Case studies

Case study · Ethiack · Research report · UK FinTech launch

Ethiack lands City AM and Yahoo on a UK FinTech report

Summary

Ethiack needed a door-opener into a new geography. The Portuguese ethical-hacking platform was entering the UK market and wanted a single research asset credible enough to carry the brand into UK financial press without hiring a local PR firm to write it.

We produced the UK FinTech Digital Exposure Report, a data-led scan of 788 UK FinTech companies and 56K+ exposed digital assets. The report surfaced that 43% of FinTechs expose server software type and version in HTTP headers (reconnaissance goldmine), and ~20% use outdated or misconfigured SSL certificates. City AM and Yahoo Finance ran the story. Two supporting blog posts on the Ethiack Blog set up the angle and the UK launch.

Challenge

Entering a new geography as a foreign security vendor is hard. UK financial press does not cover Portuguese ethical-hacking platforms out of courtesy, and UK FinTech security teams have plenty of local vendors to call before they take a call from Lisbon. Ethiack needed a reason to be interesting, not a vendor-of-the-week pitch.

The research had to solve two problems at once: demonstrate that Ethiack's platform finds real exposure at scale, and give UK business press a fresh story angle they could quote without rewriting. Most vendor "state of industry" reports fail the second test because the methodology is too thin to withstand a journalist checking the numbers.

And it had to land without PR filler. Editorial copy that opens with "as leaders in the ethical hacking space, we are thrilled to announce" gets spiked by every tier-1 editor who reads the first line. The copy had to do the proving and stay out of its own way.

Approach

We wrote a data-led report. Ethiack's platform scanned 788 UK FinTech companies across 56K+ digital assets (websites, servers, cloud services) and produced ground-truth findings on exposure posture. The write-up surfaced the specific numbers: 43% exposing server software, ~20% with expired or misconfigured SSL certificates, and the implication for reconnaissance-led attacks.

The editorial package was structured for tier-1 financial press, not security trades. City AM and Yahoo Finance readers are not ingesting CVE numbers; they want to know which financial services companies might be carrying a cyber risk and what "cyber risk" actually looks like in plain English. The copy gave them pull-quotes ready to lift, plus a quotable line from Ethiack's CEO on the lock-and-key metaphor for HTTP header exposure.

Supporting blog posts on the Ethiack Blog (AI-Backed Hackers Are Targeting FinTech and Get Hacked by the Right People: Ethiack Enters the UK) set up the narrative before the report dropped and carried the UK-launch message for the existing Ethiack audience.

Ethiack homepage
Figure 1: Ethiack homepage, captured April 2026.

Results

City AM ran the story (A third of UK FinTechs put customer data at risk of cyber attack) with Ethiack's CEO quoted on the specific lock-and-key metaphor. Yahoo Finance ran the City AM piece via syndication, pulling UK financial services readers who do not typically see Ethiack content. Financeday.co.uk and UPTEC (Ethiack's incubator portfolio) also picked up the findings.
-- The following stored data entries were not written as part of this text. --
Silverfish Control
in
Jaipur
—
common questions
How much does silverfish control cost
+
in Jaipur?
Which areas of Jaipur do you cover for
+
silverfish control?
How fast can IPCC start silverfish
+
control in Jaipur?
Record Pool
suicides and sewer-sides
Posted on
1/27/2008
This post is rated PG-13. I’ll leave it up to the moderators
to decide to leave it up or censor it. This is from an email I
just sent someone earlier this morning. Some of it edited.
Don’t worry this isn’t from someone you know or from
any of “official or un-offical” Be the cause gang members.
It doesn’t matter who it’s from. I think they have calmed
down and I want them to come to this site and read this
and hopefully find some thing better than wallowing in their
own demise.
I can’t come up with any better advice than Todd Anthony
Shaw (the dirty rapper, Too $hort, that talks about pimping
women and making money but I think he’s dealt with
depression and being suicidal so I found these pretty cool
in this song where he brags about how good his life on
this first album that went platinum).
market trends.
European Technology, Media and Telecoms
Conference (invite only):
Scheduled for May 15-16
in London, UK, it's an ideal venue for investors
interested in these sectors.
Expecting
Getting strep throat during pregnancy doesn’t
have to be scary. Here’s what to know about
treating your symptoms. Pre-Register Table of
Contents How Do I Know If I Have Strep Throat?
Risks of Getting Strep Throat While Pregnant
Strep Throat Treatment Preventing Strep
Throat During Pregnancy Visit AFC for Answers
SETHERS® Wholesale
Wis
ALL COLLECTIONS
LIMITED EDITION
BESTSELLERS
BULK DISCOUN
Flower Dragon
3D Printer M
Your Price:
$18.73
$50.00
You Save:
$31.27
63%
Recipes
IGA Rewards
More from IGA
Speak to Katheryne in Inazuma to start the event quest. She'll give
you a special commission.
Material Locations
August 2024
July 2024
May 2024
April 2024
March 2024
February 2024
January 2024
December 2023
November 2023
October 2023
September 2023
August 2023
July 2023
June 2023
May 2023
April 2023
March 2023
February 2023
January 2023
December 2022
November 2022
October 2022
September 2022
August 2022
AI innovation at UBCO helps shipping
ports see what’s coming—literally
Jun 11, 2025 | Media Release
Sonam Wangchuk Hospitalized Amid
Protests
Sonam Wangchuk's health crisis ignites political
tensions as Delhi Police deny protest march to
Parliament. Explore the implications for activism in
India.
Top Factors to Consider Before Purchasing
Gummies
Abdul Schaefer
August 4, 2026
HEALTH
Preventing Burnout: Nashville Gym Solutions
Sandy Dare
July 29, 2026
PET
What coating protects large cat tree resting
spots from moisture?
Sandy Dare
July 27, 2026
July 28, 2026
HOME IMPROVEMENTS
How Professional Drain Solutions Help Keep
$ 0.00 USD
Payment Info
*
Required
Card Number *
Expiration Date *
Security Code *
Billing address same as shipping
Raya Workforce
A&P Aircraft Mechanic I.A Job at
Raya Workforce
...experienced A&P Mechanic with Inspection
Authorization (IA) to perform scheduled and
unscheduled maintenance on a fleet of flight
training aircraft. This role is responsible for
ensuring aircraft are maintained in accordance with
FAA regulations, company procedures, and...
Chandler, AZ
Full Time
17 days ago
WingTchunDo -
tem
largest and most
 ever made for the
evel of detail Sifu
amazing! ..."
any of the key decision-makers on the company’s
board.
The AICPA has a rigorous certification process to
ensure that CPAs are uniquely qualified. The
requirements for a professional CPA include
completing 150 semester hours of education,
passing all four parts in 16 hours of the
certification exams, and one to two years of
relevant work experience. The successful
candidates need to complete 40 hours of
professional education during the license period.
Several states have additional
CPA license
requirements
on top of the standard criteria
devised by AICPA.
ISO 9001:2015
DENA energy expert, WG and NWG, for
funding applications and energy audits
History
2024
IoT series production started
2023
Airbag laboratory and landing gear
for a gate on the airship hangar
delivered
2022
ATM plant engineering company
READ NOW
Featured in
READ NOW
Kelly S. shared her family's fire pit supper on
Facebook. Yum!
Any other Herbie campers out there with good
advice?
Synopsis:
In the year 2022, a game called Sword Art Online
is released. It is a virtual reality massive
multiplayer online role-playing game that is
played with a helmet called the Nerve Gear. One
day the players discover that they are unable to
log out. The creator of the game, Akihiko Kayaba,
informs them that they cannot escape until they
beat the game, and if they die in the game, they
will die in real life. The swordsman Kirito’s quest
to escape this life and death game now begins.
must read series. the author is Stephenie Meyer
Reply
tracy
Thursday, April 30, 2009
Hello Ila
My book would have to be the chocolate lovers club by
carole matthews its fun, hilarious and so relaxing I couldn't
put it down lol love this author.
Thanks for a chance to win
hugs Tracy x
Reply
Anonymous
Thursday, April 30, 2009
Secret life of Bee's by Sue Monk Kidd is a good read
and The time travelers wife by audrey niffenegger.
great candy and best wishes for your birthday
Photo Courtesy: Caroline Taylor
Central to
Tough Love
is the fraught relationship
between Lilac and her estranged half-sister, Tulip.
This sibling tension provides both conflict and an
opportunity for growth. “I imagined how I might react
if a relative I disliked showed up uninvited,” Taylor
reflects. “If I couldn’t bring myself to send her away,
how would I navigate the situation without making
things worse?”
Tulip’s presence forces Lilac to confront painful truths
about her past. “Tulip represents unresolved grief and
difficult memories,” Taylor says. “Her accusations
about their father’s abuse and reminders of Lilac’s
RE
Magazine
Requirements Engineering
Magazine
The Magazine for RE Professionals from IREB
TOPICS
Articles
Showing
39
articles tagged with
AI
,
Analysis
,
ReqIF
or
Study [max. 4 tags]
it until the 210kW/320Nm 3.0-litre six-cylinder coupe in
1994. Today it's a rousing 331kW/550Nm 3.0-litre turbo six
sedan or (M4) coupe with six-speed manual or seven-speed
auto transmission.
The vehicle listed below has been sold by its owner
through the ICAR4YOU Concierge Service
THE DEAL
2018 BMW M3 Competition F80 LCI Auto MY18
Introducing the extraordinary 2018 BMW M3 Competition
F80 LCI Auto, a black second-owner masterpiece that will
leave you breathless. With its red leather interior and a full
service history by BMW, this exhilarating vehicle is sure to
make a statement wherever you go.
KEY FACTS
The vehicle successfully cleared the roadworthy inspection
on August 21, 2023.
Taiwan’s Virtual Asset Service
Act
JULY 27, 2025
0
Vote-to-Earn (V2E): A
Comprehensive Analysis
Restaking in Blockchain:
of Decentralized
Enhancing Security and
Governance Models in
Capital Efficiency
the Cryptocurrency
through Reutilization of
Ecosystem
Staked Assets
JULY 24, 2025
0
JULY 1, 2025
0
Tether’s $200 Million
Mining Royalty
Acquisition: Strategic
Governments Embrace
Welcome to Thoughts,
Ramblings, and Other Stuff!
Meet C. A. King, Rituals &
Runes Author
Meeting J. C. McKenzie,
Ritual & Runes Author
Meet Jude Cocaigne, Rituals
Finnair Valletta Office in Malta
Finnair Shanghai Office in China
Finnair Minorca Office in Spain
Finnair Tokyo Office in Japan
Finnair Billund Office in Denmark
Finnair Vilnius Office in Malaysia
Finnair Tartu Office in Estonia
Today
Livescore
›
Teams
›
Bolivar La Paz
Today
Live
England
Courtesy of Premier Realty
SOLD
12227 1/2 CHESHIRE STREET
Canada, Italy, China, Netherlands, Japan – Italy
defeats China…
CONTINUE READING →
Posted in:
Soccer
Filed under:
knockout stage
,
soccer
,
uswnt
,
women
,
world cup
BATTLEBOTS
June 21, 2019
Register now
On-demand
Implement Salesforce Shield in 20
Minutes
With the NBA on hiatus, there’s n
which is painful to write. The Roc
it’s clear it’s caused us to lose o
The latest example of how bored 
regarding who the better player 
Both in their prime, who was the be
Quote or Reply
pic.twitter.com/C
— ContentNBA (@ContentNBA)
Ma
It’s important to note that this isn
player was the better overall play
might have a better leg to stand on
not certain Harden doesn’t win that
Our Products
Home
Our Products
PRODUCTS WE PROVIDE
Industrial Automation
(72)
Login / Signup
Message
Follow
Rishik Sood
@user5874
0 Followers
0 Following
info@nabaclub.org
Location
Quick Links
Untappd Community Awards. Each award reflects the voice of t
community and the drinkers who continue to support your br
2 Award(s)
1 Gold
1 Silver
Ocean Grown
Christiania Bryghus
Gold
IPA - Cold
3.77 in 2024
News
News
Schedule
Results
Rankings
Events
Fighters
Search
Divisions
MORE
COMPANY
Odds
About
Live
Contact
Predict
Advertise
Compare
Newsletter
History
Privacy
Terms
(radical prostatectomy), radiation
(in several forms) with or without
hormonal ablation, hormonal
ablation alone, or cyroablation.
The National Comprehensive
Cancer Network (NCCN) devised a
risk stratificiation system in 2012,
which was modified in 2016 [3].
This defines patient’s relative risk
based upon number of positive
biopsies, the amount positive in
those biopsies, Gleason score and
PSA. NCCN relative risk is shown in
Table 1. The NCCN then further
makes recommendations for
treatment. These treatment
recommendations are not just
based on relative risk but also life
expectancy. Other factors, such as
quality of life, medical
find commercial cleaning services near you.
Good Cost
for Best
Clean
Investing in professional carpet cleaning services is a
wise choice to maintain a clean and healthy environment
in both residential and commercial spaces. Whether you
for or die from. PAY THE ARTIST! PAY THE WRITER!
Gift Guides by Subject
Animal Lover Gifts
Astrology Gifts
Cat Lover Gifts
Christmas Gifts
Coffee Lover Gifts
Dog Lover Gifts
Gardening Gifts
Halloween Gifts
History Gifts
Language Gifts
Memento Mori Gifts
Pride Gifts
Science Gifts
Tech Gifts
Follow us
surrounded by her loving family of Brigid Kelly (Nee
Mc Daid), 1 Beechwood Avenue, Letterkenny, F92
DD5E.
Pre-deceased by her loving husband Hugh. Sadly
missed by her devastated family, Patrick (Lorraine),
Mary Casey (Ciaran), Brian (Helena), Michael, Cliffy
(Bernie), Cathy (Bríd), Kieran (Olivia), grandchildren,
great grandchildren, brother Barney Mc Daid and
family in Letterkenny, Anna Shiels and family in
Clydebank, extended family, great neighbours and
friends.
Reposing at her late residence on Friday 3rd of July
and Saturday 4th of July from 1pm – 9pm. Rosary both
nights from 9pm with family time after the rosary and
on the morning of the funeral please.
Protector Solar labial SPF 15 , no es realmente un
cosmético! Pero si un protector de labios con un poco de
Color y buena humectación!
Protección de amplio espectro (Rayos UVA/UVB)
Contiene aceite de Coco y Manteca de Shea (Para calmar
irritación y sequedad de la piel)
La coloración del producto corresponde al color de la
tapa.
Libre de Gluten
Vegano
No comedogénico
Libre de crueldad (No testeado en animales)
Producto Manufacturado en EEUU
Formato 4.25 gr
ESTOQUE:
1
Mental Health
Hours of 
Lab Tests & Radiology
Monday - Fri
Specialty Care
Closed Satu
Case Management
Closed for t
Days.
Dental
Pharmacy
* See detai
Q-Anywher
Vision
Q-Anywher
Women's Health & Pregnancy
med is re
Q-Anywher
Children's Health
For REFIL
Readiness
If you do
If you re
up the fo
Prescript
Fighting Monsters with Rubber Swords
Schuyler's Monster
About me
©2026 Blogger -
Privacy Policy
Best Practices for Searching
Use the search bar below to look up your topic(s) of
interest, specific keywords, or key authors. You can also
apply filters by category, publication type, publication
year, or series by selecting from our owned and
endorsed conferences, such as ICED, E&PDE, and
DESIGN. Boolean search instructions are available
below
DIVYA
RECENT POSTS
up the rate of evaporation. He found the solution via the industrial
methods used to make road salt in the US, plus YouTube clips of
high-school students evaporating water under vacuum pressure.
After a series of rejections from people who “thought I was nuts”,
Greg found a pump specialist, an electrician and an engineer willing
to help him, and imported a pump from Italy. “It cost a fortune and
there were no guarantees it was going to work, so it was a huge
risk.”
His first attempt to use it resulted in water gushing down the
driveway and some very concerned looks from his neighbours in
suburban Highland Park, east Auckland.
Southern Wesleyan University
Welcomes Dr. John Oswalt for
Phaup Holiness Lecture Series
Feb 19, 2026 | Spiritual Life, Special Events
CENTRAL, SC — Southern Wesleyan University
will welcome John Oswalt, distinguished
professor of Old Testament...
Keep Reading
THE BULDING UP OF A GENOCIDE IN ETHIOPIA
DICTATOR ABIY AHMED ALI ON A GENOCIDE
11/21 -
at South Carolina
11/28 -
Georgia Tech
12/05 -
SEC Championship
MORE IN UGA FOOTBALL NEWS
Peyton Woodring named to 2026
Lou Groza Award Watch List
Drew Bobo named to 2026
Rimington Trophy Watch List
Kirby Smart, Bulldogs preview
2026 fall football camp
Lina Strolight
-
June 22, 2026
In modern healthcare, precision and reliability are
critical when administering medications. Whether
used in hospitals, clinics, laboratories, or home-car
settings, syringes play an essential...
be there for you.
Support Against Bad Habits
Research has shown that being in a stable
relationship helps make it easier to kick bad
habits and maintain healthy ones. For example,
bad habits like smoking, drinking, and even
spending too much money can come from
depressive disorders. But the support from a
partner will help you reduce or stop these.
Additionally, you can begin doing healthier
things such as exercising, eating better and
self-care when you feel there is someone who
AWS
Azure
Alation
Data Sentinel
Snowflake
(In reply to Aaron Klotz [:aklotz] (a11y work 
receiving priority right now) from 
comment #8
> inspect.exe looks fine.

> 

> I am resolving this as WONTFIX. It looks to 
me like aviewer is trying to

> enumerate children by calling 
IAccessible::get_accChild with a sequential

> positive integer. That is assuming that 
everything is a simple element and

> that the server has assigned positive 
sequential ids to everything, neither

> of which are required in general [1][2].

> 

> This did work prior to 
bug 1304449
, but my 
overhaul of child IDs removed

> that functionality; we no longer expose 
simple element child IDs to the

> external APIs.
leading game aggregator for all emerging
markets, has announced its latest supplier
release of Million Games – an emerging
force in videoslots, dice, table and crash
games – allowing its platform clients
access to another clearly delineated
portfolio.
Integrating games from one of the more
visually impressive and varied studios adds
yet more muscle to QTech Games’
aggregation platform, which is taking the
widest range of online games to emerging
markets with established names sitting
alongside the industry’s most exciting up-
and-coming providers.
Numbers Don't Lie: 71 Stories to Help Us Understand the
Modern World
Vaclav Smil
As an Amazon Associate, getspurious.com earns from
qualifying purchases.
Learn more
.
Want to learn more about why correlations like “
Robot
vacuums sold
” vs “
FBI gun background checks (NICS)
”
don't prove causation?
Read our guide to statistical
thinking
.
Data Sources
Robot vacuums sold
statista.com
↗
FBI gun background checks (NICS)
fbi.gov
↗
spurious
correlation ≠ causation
For Ethiack's UK launch, the report translated directly into GTM leverage. Sales reps had a single URL they could send UK FinTech prospects that did more work than a deck, and UK editors had a source they could call for follow-up commentary as fintech cyber stories evolved.

Qualitatively, it answered the geography question. A Portuguese vendor with a UK-specific research asset that UK business press respects is not a Portuguese vendor anymore; it is a vendor that understands the market it is entering.